McCann’s $3 Billion Parting Gift to UBS
(Corrects headline to say $3 billion, not $300 billion.)
The tab is rising on UBS Wealth Management Americas’ broker loan program, thanks to its massive recruiting push in the fourth quarter.
The broker-dealer ended 2015 with a whopping $3.2 billion of recruitment loans to financial advisors on its balance sheet, up almost $300 million or 10 percent from $2.9 billion as of September 30, UBS AG said Tuesday as it reported generally lackluster wealth earnings worldwide.
The “loans” are forgivable, subject to vesting requirements, meaning new recruits don’t have to return any of the bonus if they stay for terms that generally runs nine years or more while UBS slowly amortizes its debt to them each year.

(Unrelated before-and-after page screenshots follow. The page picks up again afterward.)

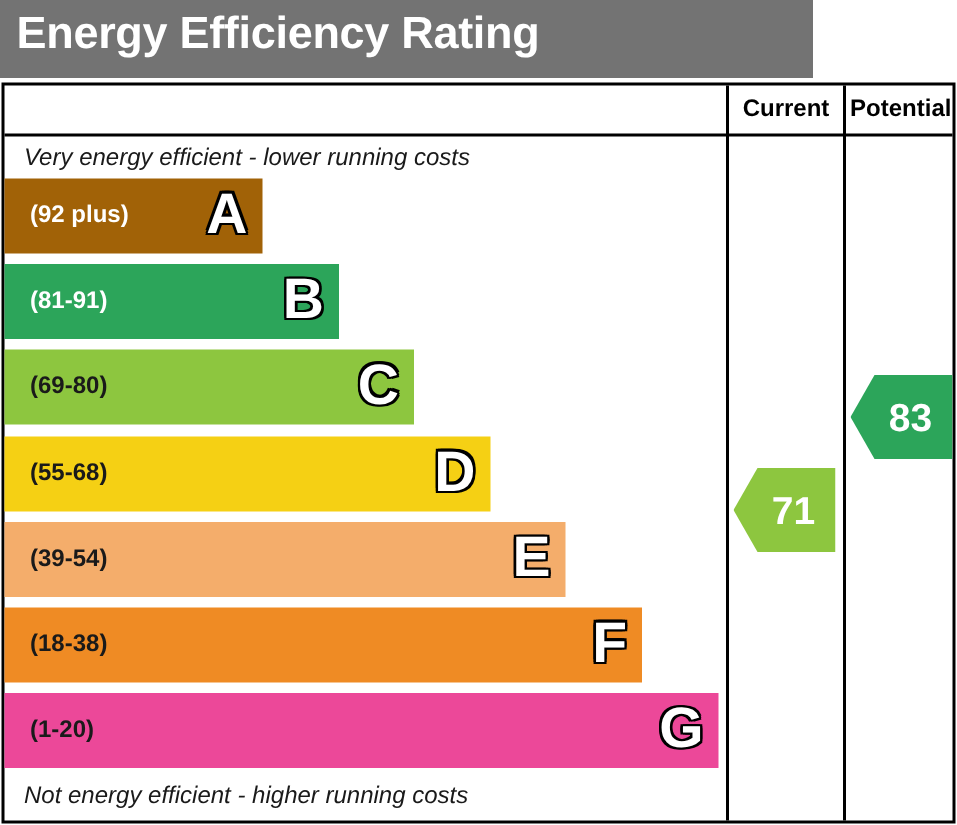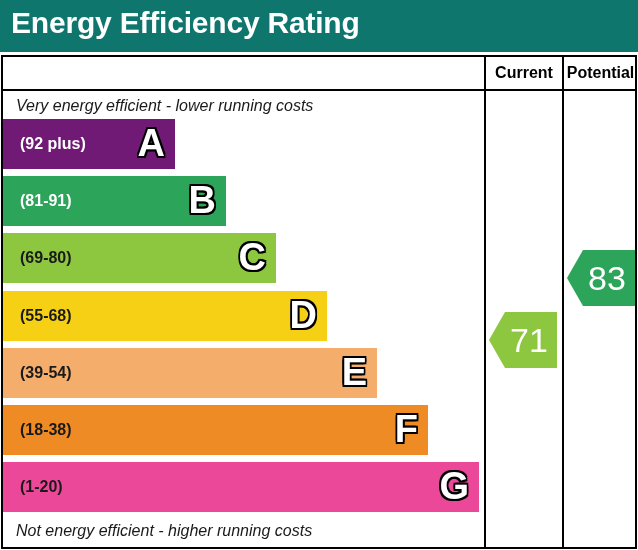--- a/index.html
+++ b/index.html
@@ -24,9 +24,9 @@
     position: absolute;
     left: 0;
     top: 0;
-    width: 638px;
+    width: 542px;
     height: 52px;
-    background: #0f766e;
+    background: #737373;
     box-sizing: border-box;
   }
   .title-text {

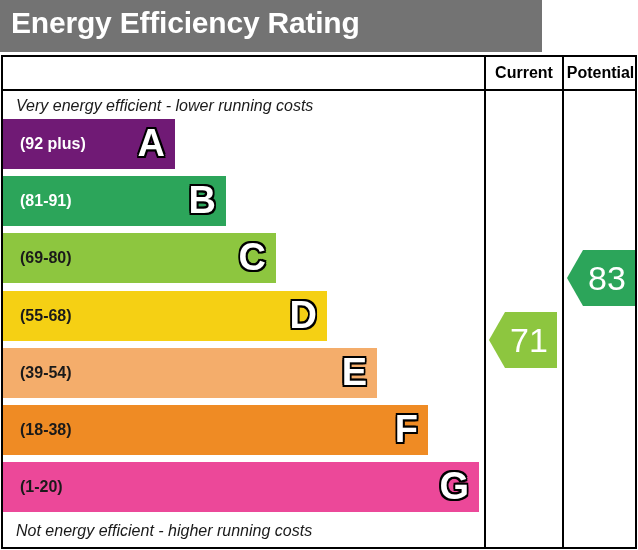--- a/index.html
+++ b/index.html
@@ -183,7 +183,7 @@
     <div class="caption top">Very energy efficient - lower running costs</div>
 
     <div class="bands">
-        <div class="band" style="top: 0px; width: 172px; background: #701a75;">
+        <div class="band" style="top: 0px; width: 172px; background: #a16207;">
           <div class="band-range" style="color: rgb(255, 255, 255);">(92 plus)</div>
           <div class="band-letter">A</div>
         </div>

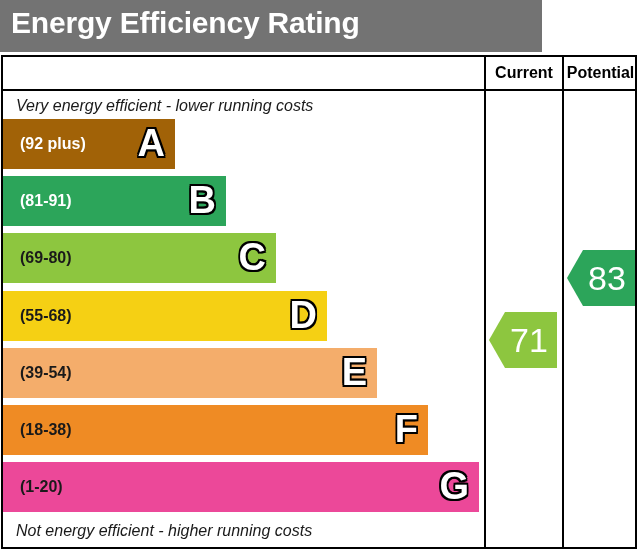--- a/index.html
+++ b/index.html
@@ -154,9 +154,9 @@
     text-align: center;
     padding-left: 12px;
     box-sizing: border-box;
-    font-size: 34px;
+    font-size: 26px;
     color: #ffffff;
-    font-weight: normal;
+    font-weight: bold;
   }
   .marker.current { left: 486px; top: 255px; }
   .marker.potential { left: 564px; top: 193px; }

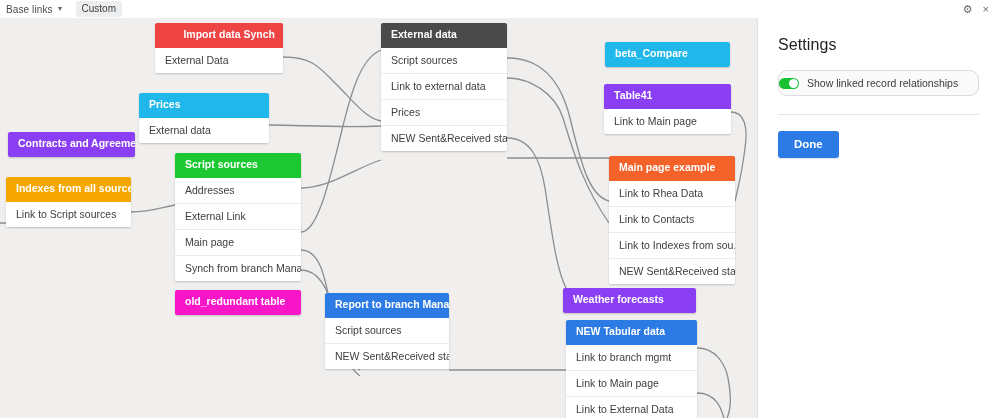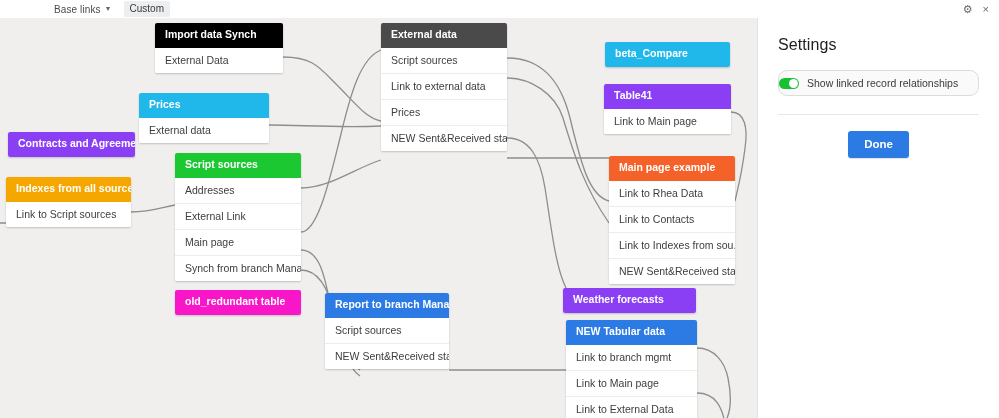--- a/index.html
+++ b/index.html
@@ -27,7 +27,7 @@
     color: #4a4a4a;
     z-index: 40;
   }
-  .tb-title { font-size: 10px; color: #4a4a4a; letter-spacing: .1px; margin-left: 48px; }
+  .tb-title { font-size: 10px; color: #4a4a4a; letter-spacing: .1px; }
   .tb-caret {
     margin-left: 4px; font-size: 7px; color: #666; line-height: 1;
     display: inline-block; transform: translateY(-1px);

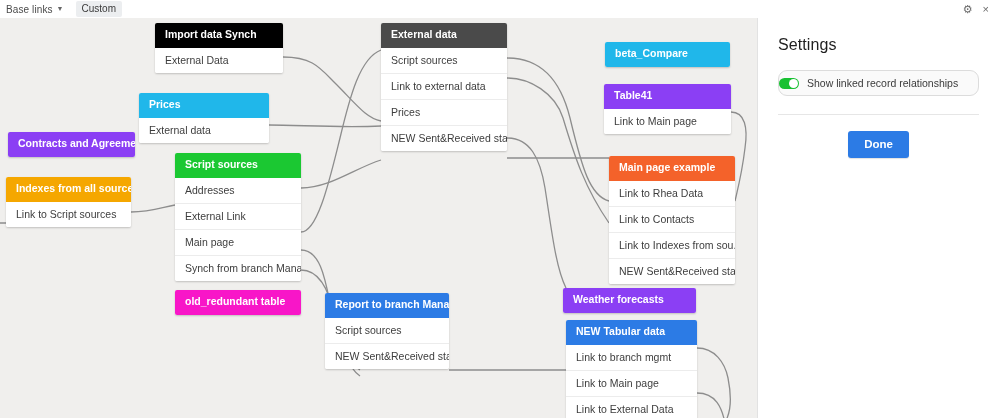--- a/index.html
+++ b/index.html
@@ -203,7 +203,7 @@
         <path d="M697,375 C716,375 722,390 725,405" stroke="#8d8d8d"></path>
       </svg>
   <div class="card" style="left: 155px; top: 5px; width: 128px;">
-        <div class="card-head" style="background: #000000;">Import data Synch</div>
+        <div class="card-head" style="background: #ef4444; text-align: right;">Import data Synch</div>
         <div class="card-body">
           <div class="card-row">External Data</div>
         </div>

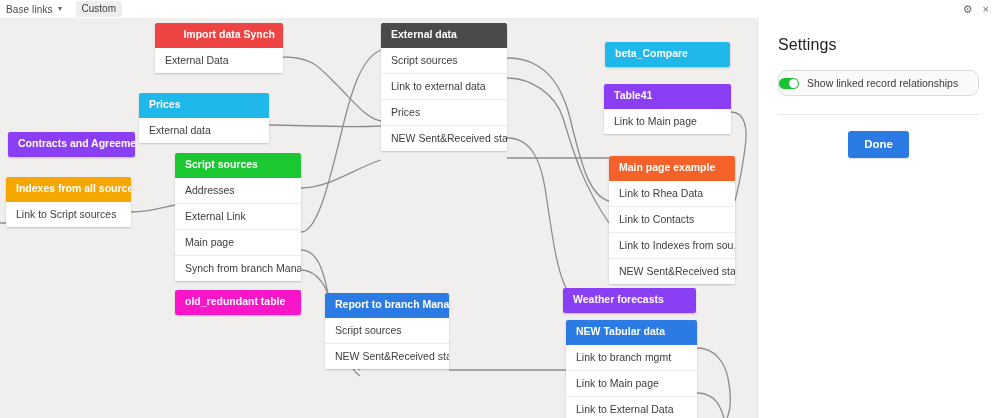--- a/index.html
+++ b/index.html
@@ -152,7 +152,7 @@
     background: #e6e6e6;
   }
   .settings-actions {
-    display: flex; justify-content: center;
+    display: flex; justify-content: flex-start;
     margin-top: 16px;
   }
   .btn-done {

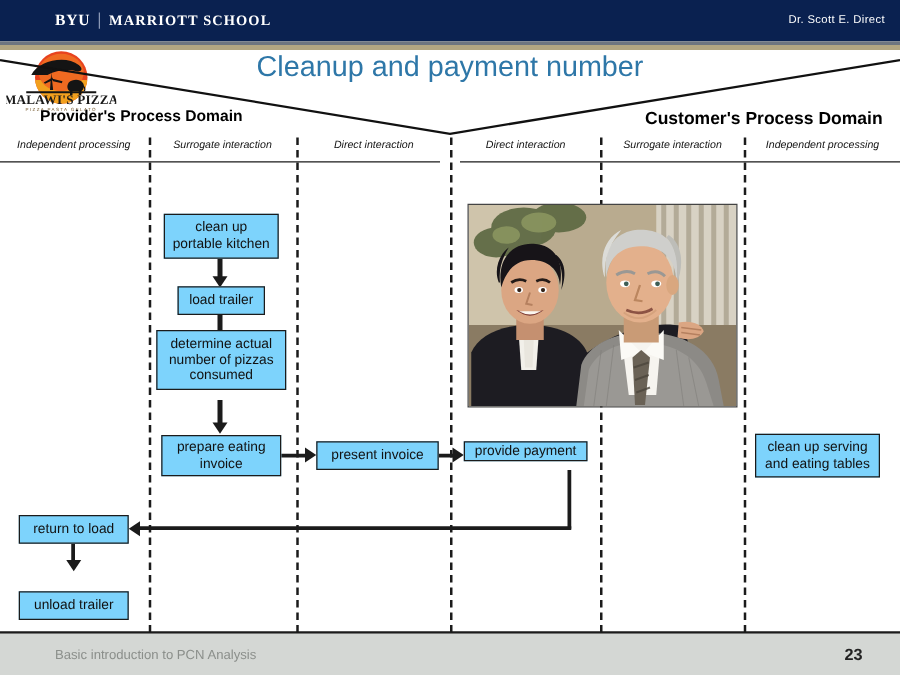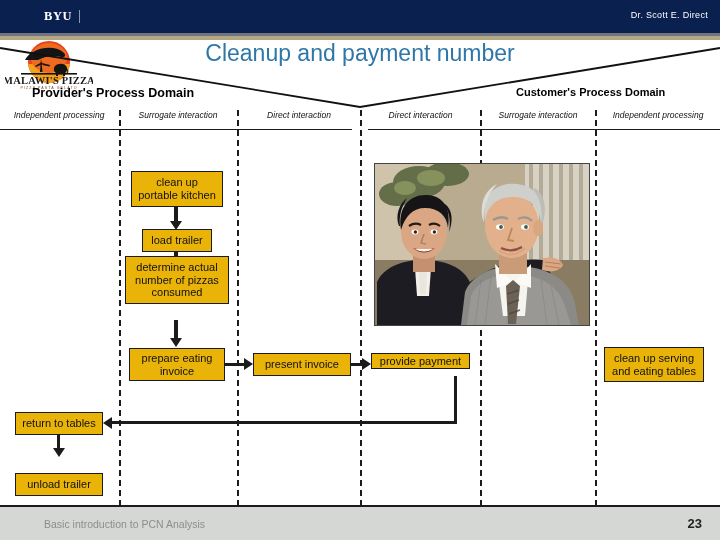--- a/index.html
+++ b/index.html
@@ -92,6 +92,7 @@
   <div class="byu-logo">
     <span class="byu-mark">BYU</span>
     <span class="byu-sep"></span>
+    <span class="byu-school">MARRIOTT SCHOOL</span>
   </div>
 
   <div class="author">Dr. Scott E. Direct</div>

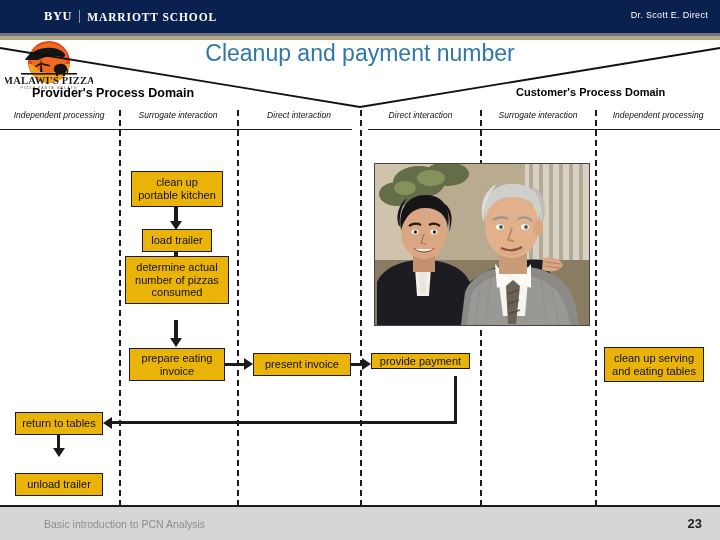--- a/index.html
+++ b/index.html
@@ -39,7 +39,7 @@
   
   .dom-prov{position:absolute;left:32px;top:86px;font-size:12.5px;font-weight:bold;color:#000;
             font-family:"Liberation Sans", sans-serif;white-space:nowrap;text-align:right;}
-  .dom-cust{position:absolute;left:516px;top:86px;font-size:11px;font-weight:bold;color:#000;
+  .dom-cust{position:absolute;left:516px;top:86px;font-size:14px;font-weight:bold;color:#000;
             font-family:"Liberation Sans", sans-serif;white-space:nowrap;}
 
   

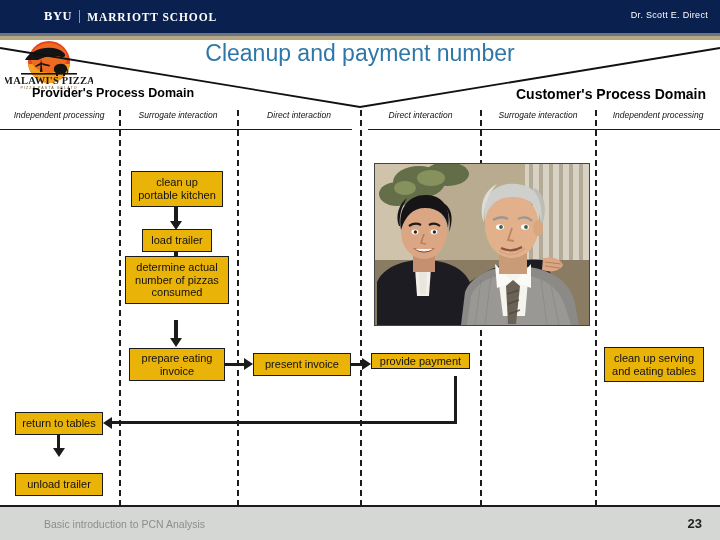--- a/index.html
+++ b/index.html
@@ -55,7 +55,7 @@
          border-left:2.5px dashed #1b1b1b;}
 
   
-  .box{position:absolute;border:1.3px solid #1b1b1b;background:#eab308;
+  .box{position:absolute;border:1.3px solid #1b1b1b;background:#7dd3fc;
        display:flex;align-items:center;justify-content:center;text-align:center;
        font-size:11px;color:#111;line-height:1.18;box-sizing:border-box;
        font-family:"Liberation Sans", sans-serif;padding:2px 4px;}

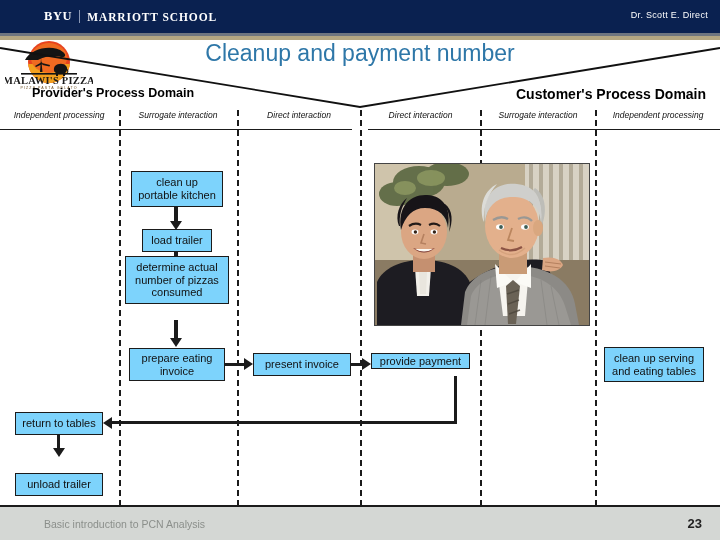--- a/index.html
+++ b/index.html
@@ -294,7 +294,7 @@
 
   <div class="box" style="left:142px;top:229px;width:70px;height:23px;">load trailer</div>
 
-  <div class="box" style="left:125px;top:256px;width:104px;height:48px;">determine actual number of pizzas consumed</div>
+  <div class="box" style="left:125px;top:264px;width:104px;height:48px;">determine actual number of pizzas consumed</div>
 
   <div class="box" style="left:129px;top:348px;width:96px;height:33px;">prepare eating invoice</div>
 

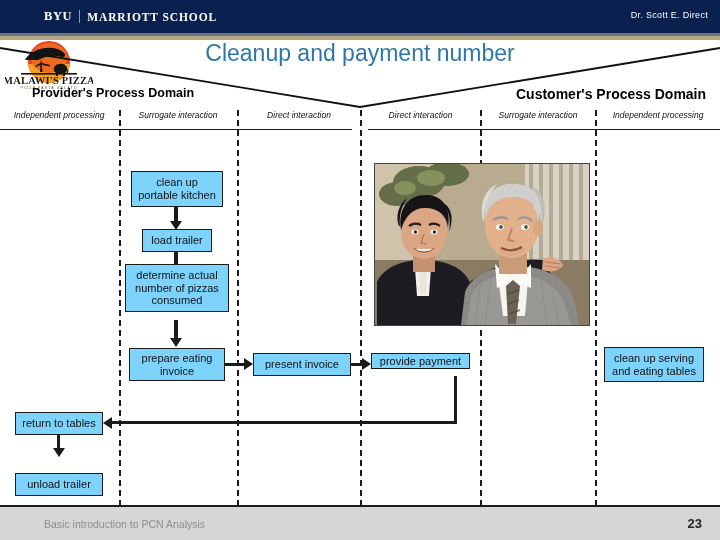--- a/index.html
+++ b/index.html
@@ -304,7 +304,7 @@
 
   <div class="box" style="left:604px;top:347px;width:100px;height:35px;">clean up serving and eating tables</div>
 
-  <div class="box" style="left:15px;top:412px;width:88px;height:23px;">return to tables</div>
+  <div class="box" style="left:15px;top:412px;width:88px;height:23px;">return to load</div>
 
   <div class="box" style="left:15px;top:473px;width:88px;height:23px;">unload trailer</div>
 

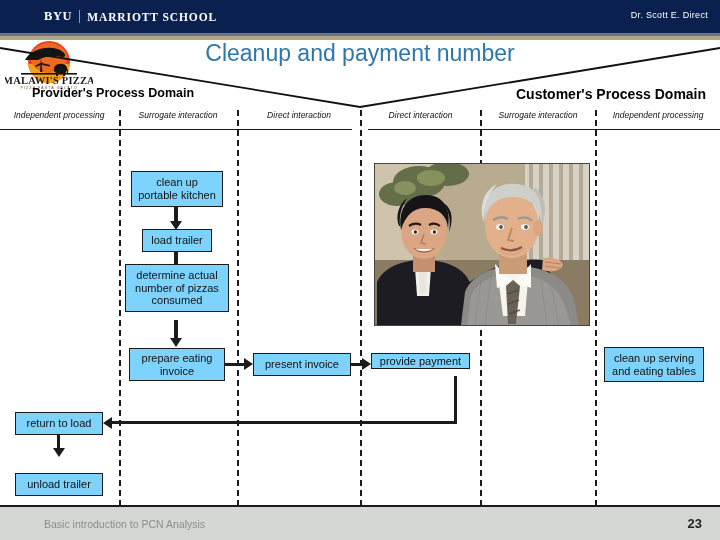--- a/index.html
+++ b/index.html
@@ -77,7 +77,7 @@
   .foot-bg{position:absolute;left:0;top:507px;width:720px;height:33px;background:#d4d7d4;}
   .foot-text{position:absolute;left:44px;top:518px;font-size:10.5px;color:#8b8f8b;
              font-family:"Liberation Sans", sans-serif;}
-  .foot-num{position:absolute;right:18px;top:516px;font-size:13px;font-weight:bold;color:#222;
+  .foot-num{position:absolute;right:30px;top:516px;font-size:13px;font-weight:bold;color:#222;
             font-family:"Liberation Sans", sans-serif;}
 </style>
 </head>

They also are part of the legacy of Robert McCann, the former president of the Swiss banking giant’s U.S. broker-dealer and of all UBS businesses in the Americas. McCann is generally credited with reviving the money-losing U.S. business after his 2009 arrival in the depths of the financial crisis. But in addition to dramatically cutting the size of the brokerage force and revving up revenue in nontraditional areas such as loans and insurance, he also spent heavily to recruit high-echelon advisors.
McCann shifted this year to a largely honorary role as chairman of UBS Americas. UBS Wealth Americas ended 2015 with 7,140 advisors, less than half the brokerage force of rivals Morgan Stanley, Merrill Lynch and Wells Fargo Advisors.
A company spokesman did not respond to requests for comments on whether Tom Naratil, McCann’s replacement, was sent to rein in costs.
An American who has worked at UBS and its predecessor PaineWebber for more than 30 years, Naratil has been on the Zurich bank’s executive board since June 2011 and was group chief financial officer of UBS AG from 2011 to 2015. As several readers have told us, they are concerned that he is an operations and numbers man who Zurich dispatched to rein in costs.
In its fourth-quarter reports on Tuesday, UBS Wealth Americas said that general and administrative expenses, which exclude compensation costs and commitments, soared 127% in the U.S. business to $348 million from $127 million a year ago.
It also saId that three-quarters of the 151 brokers it recruited in the October-December period ranked in its top two quintiles of producers.
They didn’t come cheap. The $198 million of new recruiting loans extended last quarter average $1.31 million per new broker. That compares with average broker production at the firm of $1.06 million, which UBS officials said is the highest in the U.S. wealth management industry despite falling 5 percent from last year’s third quarters.
In the fourth quarter of 2014, UBS’s hiring commitments were 6% lower at $187 million.
The $300 million jump in recruiting-loan debt last quarter also likely understates what the brokerage has been spending since some older loans ran off the balance sheet and upfront cash to compensate new brokers for deferred money left at their old firms is not included.
In the waning days of 2015 and the early ones this year, however, UBS Wealth Americas has continued to write checks to attract top brokers from Credit Suisse and other European banks that are exiting the U.S. wealth management market. UBS has hired more than 70 of Credit Suisse’s roughly 170 orphaned “private bankers” in the U.S., and faces a raiding claim as a result.
UBS Group AG Chief Executive Officer Sergio Ermotti told reporters Tuesday he is confident that his U.S. managers abided by all rules in its recruiting practices.